IMO, this is why sys.pump should not do sendfile, ever. Rather,
sendfile should be something that Nitrode or Connect does when it
knows that it can serve the response directly from an on-disk cache,
bypassing the whole "middleware" concept at that point.
Even if the input stream is a file descriptor, and the output stream
is a socket, the actual "Stream" object might have been mutated such
that it changes the incoming data before sending it out. sys.pump
needs to be completely agnostic and accepting of *anything* that
matches the Stream API, or else it's too magical to be reliable.
It's not that we haven't figured out how to do it, I don't think.
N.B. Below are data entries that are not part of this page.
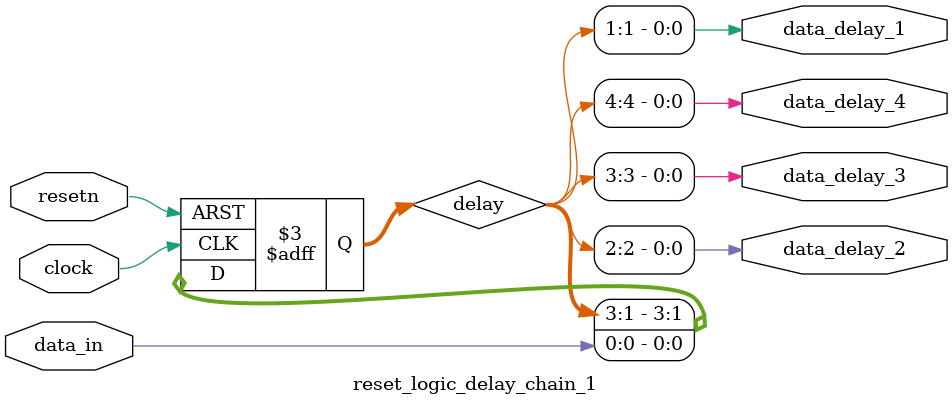
<source format=sv>
module reset_logic_delay_chain_1(
	input  wire clock,
	input  wire resetn,
	input  wire data_in,
	output wire data_delay_1,
	output wire data_delay_2,
	output wire data_delay_3,
	output wire data_delay_4
);

reg [4:1] delay;

assign data_delay_1 = delay[1];
assign data_delay_2 = delay[2];
assign data_delay_3 = delay[3];
assign data_delay_4 = delay[4];

always @(posedge clock or negedge resetn)
begin
	if(~resetn)
		delay <= 4'b1111;
	else
		delay <= {delay[3:1], data_in};
end

endmodule


</source>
I
think we've figured out that we can't, and that sendfile is just a
different thing than sys.pump.
--i
--
> Hi Olly,
>
> I didn't expect my question on performance would trigger this
> (interesting) discussion. In any case, all this is way over my head ;)
>
> My use case is as follows:
> I am developing a web app. This implies serving a couple of small
> static files to the client once (using application cache, only the
> meta file is then checked for updates from time to time and triggers
> file re-downloads when available...). The rest of the dynamic data
> (coming from MongoDB) is transmitted via websocket (or downgraded to a
> comet like system if the browser does not support it).
>
> So ideally (in this use case...), static files would be loaded once,
> compressed if necessary and served from memory.
>
> I believe that this schema is exactly what NodeJS can excel at. I hope
> Nitrode will enable this.
>
> Cheers,
> Peter
>
That is exactly connect's default behavior with a simple stack.
Connect.createServer(
Connect.cache(1000),
Connect.gzip(),
Connect.staticProvider()
);
Will serve the small files from disk, compress the compressible ones, and cache it in ram as a buffer for super fast serving.
Socket.io or other websockets work fine with connect. They just hijack the request handler outside of the connect stack.